With time and with continuing inquiry into the literacy achievement levels of Canadians, the definition of literacy moved from a dichotomous one (either a person could, or could not, write their name, or was literate or illiterate) to one that considered literacy's multidimensionality, along with the qualitative and quantitative aspects of literacy. In the 1970s, organizations like the Canadian Association for Adult Education believed that one had to complete the 8th grade to achieve functional literacy. Examination of 1976 census data found that among Canadians age 15 or over, 4,376,655, or 28.4%, reported a level of schooling of less than grade 9 and were thus deemed not functionally literate. However, in 1991, UNESCO formally stated that Canada's use of educational attainment as a proxy measure of literacy was not as reliable as direct assessment, which led to the development of proficiency tests that measure reading literacy more directly.

===Direct systematic measures of literacy in Canada, 1987–present===
Canada conducted its first literacy survey in 1987, which discovered that there were more than five million functionally illiterate adults in Canada, or 24 percent of the adult population. Statistics Canada then conducted three national and international literacy surveys of the adult population—the first one in 1989 was commissioned by the Human Resources and Skills Development Canada department. This first survey was called "Literacy Skills Used in Daily Activities" and was modeled after the 1985 US survey of young adults. It represented the first attempt in Canada to produce skill measures deemed comparable across languages. Literacy, for the first time, was measured on a continuum of skills. The survey found that 16% of Canadians had literacy skills too limited to deal with most of the printed material encountered in daily life, and 22% were considered "narrow readers".

In 1994–1995, Canada participated in the first multi-country, multi-language assessment of adult literacy, the International Adult Literacy Survey. A stratified multistage probability sample design was used to select the sample from the Census Frame. The sample was designed to yield separate samples for the two Canadian official languages, English and French, and participants were measured on the dimensions of prose literacy, document literacy, and quantitative literacy. The survey found that, of Canadians between the ages of 16 and 65, 42.2% scored at the lowest two levels for prose and quantitative literacy, and 43% for document literacy. The survey presented many important correlations, among which was a strong, plausible link between literacy and a country's economic potential.

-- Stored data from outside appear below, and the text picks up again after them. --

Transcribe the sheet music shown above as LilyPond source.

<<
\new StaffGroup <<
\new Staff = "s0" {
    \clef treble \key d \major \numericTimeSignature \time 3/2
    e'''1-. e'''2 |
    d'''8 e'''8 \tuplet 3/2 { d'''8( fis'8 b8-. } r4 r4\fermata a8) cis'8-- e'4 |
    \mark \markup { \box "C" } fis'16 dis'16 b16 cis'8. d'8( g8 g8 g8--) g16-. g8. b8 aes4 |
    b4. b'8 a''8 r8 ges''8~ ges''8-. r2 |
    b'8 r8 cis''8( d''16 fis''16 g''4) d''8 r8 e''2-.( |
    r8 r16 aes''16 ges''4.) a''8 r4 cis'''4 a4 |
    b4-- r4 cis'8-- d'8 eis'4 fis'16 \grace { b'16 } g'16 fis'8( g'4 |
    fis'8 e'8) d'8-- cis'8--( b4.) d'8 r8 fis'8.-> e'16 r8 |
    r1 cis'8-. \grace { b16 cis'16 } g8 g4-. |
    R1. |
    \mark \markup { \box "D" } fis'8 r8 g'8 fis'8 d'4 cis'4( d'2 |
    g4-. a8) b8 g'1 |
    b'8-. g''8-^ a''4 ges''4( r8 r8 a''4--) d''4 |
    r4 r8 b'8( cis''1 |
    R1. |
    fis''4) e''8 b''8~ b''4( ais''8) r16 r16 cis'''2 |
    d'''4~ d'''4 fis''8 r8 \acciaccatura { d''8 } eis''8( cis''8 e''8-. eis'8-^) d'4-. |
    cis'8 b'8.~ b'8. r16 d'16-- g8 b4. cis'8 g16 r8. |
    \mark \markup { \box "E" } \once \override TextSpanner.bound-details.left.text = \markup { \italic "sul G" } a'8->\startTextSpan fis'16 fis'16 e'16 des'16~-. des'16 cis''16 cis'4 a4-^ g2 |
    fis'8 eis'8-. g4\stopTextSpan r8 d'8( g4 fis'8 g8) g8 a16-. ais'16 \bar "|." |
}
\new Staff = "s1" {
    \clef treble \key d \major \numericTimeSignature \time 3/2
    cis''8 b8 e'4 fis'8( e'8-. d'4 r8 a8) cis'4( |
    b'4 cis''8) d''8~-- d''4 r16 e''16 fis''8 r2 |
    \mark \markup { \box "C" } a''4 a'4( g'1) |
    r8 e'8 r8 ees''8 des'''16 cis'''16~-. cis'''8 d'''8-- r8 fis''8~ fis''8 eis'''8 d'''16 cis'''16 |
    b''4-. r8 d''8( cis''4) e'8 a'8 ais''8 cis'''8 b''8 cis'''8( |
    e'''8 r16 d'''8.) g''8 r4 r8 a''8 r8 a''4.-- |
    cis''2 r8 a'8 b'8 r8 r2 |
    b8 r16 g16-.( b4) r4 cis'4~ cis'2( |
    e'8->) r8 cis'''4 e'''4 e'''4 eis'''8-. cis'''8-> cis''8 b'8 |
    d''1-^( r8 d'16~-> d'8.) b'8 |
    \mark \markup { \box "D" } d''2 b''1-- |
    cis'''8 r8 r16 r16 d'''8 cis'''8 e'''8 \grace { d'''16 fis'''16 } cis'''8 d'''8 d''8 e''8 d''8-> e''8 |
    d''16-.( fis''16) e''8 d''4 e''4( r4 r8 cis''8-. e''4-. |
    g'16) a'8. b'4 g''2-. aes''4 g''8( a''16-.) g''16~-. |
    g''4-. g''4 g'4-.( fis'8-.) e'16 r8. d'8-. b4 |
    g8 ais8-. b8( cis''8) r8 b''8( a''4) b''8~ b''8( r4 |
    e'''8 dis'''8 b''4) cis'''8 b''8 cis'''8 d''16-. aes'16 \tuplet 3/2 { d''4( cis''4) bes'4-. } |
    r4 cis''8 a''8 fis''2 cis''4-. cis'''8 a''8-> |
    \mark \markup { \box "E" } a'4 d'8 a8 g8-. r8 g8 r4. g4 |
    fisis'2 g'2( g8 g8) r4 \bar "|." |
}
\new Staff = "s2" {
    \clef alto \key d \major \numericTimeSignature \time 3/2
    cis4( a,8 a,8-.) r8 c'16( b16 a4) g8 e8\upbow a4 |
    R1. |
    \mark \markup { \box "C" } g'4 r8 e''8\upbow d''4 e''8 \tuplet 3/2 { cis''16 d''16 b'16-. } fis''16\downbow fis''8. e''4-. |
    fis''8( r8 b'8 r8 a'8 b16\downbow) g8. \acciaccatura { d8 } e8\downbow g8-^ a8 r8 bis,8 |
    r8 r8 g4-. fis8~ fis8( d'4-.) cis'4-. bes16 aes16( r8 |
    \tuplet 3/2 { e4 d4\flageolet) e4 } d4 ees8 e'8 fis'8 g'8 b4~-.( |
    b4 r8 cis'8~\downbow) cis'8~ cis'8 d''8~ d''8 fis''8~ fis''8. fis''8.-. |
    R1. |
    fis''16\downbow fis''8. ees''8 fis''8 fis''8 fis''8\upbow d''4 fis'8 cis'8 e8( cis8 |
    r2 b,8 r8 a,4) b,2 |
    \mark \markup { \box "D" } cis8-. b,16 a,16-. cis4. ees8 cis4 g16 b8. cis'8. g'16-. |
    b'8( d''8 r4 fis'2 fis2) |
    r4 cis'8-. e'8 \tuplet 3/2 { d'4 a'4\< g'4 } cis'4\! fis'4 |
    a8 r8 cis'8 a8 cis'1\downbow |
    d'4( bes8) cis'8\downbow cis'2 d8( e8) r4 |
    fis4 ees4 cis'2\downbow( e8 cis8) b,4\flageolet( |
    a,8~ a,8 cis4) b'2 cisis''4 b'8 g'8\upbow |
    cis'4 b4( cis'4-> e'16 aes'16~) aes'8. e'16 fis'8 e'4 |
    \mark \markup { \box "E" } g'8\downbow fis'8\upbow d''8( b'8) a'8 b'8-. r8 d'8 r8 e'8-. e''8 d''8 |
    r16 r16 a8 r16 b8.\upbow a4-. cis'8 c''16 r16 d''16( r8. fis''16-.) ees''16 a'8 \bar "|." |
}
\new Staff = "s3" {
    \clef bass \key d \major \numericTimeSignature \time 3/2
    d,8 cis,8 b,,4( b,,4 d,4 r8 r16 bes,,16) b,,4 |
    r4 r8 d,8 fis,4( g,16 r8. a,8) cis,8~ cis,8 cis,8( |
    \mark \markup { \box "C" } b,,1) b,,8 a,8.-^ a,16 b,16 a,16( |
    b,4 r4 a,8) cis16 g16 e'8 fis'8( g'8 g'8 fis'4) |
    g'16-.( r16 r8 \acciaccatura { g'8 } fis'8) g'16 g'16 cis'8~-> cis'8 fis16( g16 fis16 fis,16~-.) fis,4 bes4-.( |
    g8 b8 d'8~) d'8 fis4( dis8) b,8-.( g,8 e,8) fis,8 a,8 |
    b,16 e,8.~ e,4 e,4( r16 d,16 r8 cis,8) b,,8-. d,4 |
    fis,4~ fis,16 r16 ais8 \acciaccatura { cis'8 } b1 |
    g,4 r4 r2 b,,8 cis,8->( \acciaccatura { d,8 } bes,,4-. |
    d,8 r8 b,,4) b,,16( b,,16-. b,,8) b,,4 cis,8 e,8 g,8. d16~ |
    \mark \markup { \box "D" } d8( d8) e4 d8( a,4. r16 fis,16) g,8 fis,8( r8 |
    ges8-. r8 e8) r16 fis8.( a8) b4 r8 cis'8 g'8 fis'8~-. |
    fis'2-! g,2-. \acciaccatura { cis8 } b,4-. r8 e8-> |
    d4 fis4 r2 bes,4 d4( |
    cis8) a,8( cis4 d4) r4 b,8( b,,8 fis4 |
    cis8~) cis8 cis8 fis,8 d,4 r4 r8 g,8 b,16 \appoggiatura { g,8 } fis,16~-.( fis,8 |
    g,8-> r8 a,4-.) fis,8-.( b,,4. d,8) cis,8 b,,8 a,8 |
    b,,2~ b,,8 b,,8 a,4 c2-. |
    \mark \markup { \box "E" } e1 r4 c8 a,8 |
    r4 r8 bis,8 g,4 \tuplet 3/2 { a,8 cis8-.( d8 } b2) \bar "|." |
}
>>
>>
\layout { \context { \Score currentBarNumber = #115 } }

In 2003, Canada participated in the Adult Literacy and Life Skills Survey; this survey contained identical measures for assessing prose and document literacy proficiencies, allowing for comparisons between survey results on these two measures. This survey found that 41.9% of Canadians between ages 16 and 65 scored at the lowest two levels of prose literacy, and 42.6% did so for document literacy, showing a minor improvement on both scales.